**WHAT YOU WILL DO**
1. Using the email, say whether each statement agrees with it: (a) the writer's interference program used 16 levels for both phases; (b) the animation ran full-screen on a 386; (c) the writer had never done palette animation before. Answer yes or no for each and quote the words of the email that decide it.
2. Pull out the passage of the email that starts at the words "On Tuesday 08" and ends after the words "for blinking though.", copied word for word.

**PAGE TEXT**
★ ★ ★ ★ ★

On Tuesday 08 August 2006 17:26, Timothy Miller wrote:
>
> But if you want scaling, you'll have to use the drawing engine.

Okay, well I suppose if the drawing engine accepts YUV textures in a few 
different formats then we can do Xv that way.

> > I hadn't thought of using the palette, because the conversion is so
> > trivial (I still managed to mess it up though, the one shown below
> > is the right one). It's a good idea, because we have the palette
> > anyway. I'm not sure about using it for blinking though.
>
> Haven't you done palette animation before?  :)

Yes I have actually. I wrote a programme to demonstrate interference 
between point sources once. Two sources on screen, circular waves 
around them, with the phase for one source encoded in the low nibble 
and the phase for the other in the high nibble. Of course, I needed a 
few colours for an overlaid menu, so I actually used 15 levels for one 
phase and 16 for the other, and compensated for it in the wave 
equation. And it all worked: full-screen full-speed animation on a 
386 :).

★ ★ ★ ★ ★

**EXTRACTED RECORDS**
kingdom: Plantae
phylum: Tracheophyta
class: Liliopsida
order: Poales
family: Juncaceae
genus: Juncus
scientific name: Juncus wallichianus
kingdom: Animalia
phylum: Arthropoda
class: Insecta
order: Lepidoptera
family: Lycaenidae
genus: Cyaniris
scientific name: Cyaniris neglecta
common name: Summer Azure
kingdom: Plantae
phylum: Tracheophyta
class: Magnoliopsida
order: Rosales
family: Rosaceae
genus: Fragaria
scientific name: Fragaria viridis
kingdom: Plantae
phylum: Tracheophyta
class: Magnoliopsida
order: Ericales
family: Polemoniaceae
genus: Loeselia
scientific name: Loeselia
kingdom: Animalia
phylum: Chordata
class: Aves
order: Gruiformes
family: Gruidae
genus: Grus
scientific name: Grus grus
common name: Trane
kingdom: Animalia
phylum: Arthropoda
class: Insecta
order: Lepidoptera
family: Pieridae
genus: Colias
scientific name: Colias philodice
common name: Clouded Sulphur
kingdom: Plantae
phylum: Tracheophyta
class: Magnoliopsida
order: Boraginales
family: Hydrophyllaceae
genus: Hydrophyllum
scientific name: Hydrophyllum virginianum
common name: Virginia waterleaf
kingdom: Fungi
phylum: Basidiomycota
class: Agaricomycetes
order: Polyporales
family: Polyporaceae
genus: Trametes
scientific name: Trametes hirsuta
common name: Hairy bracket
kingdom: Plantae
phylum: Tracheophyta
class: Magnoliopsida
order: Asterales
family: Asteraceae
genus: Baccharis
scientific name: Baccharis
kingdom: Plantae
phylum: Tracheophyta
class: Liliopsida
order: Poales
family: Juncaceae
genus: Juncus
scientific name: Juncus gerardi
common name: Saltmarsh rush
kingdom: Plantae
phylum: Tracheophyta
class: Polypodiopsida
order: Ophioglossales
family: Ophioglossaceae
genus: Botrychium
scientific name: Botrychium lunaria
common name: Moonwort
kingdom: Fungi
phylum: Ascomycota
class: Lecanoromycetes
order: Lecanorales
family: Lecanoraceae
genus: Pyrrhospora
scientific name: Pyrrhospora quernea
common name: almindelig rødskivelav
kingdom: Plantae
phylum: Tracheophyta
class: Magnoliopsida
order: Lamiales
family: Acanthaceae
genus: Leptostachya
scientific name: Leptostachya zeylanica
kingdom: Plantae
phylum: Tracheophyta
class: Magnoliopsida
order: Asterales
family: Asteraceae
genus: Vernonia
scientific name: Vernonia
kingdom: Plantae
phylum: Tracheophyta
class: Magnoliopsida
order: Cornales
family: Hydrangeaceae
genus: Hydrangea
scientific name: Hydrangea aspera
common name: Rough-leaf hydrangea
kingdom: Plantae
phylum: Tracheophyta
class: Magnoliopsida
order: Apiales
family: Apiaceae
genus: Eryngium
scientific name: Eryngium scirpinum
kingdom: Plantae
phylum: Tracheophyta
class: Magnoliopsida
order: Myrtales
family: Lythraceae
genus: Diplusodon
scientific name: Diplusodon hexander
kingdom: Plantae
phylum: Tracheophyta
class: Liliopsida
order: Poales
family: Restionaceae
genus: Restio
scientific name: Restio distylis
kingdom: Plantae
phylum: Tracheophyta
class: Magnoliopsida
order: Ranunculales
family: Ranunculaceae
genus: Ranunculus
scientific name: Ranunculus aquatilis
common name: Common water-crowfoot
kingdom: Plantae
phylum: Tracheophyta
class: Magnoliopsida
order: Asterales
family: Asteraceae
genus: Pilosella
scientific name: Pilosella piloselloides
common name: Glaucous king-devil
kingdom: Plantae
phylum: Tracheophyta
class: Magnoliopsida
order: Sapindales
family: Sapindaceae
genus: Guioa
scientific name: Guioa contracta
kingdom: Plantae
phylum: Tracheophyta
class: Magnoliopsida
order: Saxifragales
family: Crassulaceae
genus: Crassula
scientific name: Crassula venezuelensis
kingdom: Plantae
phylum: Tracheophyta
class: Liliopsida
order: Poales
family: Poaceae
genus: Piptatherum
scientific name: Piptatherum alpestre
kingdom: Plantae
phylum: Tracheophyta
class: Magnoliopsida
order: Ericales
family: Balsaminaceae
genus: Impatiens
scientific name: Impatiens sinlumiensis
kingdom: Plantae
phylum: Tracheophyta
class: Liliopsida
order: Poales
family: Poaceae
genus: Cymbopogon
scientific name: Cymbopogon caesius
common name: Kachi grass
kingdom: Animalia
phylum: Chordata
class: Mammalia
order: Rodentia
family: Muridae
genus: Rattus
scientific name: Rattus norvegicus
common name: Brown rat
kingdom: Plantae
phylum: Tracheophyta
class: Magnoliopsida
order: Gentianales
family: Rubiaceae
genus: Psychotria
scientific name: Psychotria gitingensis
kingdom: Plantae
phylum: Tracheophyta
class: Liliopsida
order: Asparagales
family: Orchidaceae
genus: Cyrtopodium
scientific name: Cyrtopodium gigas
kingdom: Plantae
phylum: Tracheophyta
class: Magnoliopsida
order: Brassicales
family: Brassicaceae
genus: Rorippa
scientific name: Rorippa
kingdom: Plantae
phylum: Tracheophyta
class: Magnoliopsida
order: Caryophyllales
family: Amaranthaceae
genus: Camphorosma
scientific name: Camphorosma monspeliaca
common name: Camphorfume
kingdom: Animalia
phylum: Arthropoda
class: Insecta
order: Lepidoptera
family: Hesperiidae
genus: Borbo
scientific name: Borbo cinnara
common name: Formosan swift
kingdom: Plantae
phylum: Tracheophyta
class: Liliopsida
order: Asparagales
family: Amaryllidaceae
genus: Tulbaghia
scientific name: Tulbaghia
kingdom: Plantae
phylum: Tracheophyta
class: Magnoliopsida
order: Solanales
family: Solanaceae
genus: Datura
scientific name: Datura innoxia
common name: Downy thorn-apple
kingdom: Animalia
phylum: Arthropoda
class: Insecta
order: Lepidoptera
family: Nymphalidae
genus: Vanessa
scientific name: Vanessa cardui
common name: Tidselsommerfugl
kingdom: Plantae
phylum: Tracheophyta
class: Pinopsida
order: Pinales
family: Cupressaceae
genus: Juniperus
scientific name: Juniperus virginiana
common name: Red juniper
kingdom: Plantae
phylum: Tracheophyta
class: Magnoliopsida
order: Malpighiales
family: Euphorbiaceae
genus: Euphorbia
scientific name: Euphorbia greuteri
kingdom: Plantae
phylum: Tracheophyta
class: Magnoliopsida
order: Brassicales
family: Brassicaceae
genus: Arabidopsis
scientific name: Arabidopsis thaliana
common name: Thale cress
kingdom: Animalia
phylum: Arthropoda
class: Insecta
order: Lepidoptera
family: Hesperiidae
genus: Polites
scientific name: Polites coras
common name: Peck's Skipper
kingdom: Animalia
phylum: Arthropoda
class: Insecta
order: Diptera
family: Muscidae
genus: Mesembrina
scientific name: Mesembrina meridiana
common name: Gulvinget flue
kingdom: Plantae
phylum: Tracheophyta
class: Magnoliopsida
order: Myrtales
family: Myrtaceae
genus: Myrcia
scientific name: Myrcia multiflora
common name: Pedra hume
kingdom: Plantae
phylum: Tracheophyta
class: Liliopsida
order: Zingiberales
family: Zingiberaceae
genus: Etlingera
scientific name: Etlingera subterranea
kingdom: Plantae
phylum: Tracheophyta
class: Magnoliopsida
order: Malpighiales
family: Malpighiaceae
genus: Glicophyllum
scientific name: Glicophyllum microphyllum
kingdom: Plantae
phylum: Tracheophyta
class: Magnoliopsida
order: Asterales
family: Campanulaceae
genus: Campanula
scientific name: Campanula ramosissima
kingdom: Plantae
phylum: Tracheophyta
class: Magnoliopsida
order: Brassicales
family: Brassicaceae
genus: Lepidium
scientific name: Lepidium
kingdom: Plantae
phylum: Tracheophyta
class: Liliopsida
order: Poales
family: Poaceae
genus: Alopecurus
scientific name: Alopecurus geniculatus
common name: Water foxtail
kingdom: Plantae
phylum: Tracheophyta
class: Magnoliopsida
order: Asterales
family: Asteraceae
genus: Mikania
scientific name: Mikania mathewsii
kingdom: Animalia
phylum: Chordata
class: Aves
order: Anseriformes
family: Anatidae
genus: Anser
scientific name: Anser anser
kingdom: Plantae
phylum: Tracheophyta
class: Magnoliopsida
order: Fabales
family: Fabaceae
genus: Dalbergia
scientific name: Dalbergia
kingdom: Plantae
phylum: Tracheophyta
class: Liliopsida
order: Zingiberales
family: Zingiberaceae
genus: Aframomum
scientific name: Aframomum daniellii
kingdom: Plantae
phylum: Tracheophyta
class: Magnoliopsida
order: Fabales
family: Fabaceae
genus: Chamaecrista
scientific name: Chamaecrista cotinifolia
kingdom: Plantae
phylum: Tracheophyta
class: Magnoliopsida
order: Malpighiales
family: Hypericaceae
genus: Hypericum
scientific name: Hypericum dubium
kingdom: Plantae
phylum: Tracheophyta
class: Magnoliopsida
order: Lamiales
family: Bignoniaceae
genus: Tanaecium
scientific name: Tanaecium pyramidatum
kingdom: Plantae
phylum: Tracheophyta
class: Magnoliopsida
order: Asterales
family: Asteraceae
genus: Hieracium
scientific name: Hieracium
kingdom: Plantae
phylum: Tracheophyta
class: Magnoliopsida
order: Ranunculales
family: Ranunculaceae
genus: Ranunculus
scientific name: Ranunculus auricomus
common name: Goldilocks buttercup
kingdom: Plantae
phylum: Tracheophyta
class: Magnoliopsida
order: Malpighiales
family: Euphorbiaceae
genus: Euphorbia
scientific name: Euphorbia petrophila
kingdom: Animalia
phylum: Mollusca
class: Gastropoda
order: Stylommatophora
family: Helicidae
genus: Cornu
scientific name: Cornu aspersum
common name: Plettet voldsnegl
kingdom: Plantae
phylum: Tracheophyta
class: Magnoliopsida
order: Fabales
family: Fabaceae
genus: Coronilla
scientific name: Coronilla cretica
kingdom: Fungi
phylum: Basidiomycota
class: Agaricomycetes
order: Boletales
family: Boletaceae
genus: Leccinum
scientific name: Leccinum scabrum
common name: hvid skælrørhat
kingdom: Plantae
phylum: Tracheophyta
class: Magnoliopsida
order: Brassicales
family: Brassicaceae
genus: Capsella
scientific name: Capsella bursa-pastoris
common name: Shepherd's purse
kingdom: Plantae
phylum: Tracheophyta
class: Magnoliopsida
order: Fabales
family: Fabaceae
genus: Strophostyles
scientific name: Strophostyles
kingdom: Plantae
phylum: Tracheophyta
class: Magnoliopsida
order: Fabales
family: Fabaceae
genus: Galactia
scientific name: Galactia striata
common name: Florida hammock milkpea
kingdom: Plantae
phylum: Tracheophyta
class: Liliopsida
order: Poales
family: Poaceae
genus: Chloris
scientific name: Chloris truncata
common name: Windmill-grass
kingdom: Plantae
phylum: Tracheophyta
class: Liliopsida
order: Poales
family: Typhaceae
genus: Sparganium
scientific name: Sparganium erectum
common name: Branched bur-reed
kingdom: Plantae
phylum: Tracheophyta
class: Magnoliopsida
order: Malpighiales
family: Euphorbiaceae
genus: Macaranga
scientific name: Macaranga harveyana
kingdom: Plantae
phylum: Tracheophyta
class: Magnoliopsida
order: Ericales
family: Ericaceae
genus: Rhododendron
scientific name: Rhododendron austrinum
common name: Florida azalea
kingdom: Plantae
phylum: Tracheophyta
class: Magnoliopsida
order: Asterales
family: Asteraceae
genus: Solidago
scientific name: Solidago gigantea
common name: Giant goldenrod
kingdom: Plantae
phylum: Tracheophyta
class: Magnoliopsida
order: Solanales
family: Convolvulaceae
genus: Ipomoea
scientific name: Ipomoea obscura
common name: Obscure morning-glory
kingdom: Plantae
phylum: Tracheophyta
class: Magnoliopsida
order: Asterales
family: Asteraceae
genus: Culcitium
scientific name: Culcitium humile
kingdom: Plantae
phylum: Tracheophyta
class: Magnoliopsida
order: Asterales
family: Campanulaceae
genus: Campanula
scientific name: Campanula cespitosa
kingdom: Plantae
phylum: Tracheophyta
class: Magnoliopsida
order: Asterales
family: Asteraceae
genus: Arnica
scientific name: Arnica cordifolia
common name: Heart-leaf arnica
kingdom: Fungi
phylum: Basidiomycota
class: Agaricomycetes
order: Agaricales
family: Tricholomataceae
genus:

★ ★ ★ ★ ★

**RESULTS BY TASK**
1.
(a) No: "I actually used 15 levels for one phase and 16 for the other"
(b) Yes: "full-screen full-speed animation on a 386"
(c) No: "Yes I have actually."

2.
On Tuesday 08 August 2006 17:26, Timothy Miller wrote:
>
> But if you want scaling, you'll have to use the drawing engine.

Okay, well I suppose if the drawing engine accepts YUV textures in a few 
different formats then we can do Xv that way.

> > I hadn't thought of using the palette, because the conversion is so
> > trivial (I still managed to mess it up though, the one shown below
> > is the right one). It's a good idea, because we have the palette
> > anyway. I'm not sure about using it for blinking though.